• What you are asked to do: The answer must consist of every line below that holds the word "format".

Dataset excerpts
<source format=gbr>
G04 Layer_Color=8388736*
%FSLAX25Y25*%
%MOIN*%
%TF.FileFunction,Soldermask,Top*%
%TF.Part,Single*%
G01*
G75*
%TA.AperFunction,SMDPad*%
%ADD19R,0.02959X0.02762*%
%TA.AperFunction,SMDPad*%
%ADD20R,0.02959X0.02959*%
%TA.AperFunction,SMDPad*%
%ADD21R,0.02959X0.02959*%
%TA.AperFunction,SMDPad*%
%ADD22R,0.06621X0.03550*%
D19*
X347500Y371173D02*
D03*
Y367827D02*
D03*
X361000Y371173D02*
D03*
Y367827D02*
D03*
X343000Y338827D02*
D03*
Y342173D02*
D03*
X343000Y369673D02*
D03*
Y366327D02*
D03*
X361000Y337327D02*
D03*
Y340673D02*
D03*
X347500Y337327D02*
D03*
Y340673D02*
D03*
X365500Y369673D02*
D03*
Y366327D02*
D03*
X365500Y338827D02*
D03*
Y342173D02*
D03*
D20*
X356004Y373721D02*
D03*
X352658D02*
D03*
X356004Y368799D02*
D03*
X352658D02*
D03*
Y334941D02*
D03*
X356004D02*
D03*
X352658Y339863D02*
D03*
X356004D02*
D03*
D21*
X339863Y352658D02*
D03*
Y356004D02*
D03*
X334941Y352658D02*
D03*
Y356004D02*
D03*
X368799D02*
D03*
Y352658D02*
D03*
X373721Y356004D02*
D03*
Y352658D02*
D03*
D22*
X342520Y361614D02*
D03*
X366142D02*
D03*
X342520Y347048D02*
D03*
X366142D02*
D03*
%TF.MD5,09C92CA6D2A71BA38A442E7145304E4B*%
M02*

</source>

--

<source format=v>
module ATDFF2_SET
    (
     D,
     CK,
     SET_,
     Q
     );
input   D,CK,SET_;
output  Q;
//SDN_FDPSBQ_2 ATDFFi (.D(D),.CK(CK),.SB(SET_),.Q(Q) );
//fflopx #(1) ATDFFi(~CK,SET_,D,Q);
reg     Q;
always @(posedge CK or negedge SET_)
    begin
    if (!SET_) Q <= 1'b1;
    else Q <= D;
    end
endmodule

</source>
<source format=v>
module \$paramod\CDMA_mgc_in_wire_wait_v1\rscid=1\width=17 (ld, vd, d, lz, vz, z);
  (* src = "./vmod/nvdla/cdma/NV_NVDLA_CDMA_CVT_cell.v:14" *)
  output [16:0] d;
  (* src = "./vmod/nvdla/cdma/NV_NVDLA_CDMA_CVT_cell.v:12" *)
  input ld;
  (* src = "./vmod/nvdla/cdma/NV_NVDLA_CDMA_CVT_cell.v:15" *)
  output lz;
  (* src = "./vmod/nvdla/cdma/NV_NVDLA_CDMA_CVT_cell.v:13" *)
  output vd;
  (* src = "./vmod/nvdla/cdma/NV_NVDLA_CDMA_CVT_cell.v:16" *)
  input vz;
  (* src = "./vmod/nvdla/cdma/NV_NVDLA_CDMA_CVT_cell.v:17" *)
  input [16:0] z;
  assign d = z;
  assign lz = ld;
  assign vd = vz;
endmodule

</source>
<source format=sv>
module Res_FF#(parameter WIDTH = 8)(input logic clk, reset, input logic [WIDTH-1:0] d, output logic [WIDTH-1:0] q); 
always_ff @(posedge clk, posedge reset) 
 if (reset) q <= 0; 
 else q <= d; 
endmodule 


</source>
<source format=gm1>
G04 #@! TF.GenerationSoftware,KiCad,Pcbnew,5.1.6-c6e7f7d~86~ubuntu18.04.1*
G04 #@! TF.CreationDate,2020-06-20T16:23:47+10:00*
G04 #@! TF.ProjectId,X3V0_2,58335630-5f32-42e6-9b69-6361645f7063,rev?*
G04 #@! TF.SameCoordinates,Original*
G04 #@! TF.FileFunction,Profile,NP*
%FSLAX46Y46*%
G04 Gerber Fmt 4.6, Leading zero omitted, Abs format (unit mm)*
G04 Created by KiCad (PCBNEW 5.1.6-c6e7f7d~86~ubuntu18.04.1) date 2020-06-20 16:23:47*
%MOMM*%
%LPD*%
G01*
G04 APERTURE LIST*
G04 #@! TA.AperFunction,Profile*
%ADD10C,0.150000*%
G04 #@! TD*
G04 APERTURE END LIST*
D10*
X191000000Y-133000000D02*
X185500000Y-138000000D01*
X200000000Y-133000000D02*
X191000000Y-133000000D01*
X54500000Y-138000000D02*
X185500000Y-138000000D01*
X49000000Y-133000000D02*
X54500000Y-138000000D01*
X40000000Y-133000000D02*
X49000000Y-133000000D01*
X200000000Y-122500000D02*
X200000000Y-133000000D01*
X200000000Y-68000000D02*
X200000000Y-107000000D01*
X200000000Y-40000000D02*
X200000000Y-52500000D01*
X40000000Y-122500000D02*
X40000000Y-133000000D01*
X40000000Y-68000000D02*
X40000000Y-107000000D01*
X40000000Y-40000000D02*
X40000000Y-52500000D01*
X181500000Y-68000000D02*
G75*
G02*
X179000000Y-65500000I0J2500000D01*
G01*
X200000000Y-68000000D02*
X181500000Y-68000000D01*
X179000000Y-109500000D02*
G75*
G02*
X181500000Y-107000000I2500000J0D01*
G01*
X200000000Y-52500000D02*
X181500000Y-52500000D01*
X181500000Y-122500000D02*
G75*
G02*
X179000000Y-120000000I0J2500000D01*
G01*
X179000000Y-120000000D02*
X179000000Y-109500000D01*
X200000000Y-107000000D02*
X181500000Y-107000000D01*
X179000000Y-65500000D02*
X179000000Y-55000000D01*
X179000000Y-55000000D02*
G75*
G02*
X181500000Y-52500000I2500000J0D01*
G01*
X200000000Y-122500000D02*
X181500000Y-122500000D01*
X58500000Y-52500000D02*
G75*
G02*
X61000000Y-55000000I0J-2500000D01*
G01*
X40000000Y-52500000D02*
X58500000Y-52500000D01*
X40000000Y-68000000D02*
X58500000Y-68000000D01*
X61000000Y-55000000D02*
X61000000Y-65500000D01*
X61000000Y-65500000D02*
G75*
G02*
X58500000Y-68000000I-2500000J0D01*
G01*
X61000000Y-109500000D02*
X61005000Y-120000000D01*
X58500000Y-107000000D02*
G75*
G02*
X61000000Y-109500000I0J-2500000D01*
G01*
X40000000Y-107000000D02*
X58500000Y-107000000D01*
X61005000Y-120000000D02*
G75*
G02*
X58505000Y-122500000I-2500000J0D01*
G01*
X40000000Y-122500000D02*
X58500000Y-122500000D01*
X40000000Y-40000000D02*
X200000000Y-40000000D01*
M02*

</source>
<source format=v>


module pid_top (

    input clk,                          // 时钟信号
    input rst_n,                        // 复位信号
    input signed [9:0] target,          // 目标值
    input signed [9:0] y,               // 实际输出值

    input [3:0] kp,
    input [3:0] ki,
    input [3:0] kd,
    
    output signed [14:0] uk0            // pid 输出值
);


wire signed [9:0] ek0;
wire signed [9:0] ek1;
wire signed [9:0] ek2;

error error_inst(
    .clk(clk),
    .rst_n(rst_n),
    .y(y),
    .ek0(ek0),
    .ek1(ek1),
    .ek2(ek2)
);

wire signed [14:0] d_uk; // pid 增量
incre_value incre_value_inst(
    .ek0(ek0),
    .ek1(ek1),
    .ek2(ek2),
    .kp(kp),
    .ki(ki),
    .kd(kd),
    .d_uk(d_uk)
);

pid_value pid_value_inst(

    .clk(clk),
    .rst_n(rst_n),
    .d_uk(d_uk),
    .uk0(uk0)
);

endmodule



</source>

• Result of the task:
<source format=gbr>
<source format=v>
<source format=v>
<source format=sv>
<source format=gm1>
G04 Gerber Fmt 4.6, Leading zero omitted, Abs format (unit mm)*
<source format=v>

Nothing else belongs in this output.